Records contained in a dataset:
::::::::

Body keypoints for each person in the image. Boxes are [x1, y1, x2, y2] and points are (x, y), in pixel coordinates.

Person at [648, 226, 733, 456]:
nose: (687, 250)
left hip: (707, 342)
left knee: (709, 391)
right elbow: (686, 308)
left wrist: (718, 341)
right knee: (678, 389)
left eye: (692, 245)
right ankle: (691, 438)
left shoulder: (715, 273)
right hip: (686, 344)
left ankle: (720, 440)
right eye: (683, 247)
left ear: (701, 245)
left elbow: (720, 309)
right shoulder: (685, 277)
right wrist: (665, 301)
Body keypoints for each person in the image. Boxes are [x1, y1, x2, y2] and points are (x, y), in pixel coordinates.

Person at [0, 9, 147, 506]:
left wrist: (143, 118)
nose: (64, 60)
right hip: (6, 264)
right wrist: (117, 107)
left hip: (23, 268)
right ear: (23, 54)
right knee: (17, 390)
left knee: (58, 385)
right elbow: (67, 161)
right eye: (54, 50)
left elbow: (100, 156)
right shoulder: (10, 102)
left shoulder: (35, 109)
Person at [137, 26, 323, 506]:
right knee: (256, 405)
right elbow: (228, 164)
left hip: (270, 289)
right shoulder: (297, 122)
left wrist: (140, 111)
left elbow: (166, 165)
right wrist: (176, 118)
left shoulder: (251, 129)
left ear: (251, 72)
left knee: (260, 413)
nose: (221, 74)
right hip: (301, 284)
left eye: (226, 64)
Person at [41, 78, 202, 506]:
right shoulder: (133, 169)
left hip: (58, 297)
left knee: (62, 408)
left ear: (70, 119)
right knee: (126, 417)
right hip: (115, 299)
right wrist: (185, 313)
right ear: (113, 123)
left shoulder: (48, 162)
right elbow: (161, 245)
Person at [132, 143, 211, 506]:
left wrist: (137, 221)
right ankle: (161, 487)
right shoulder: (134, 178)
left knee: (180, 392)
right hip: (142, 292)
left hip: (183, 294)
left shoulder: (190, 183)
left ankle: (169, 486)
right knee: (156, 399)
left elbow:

::::::::

> _Exercise_: State how many lines of the entries above include the word "elbow", offering no text other than the number.

> _Response_: 8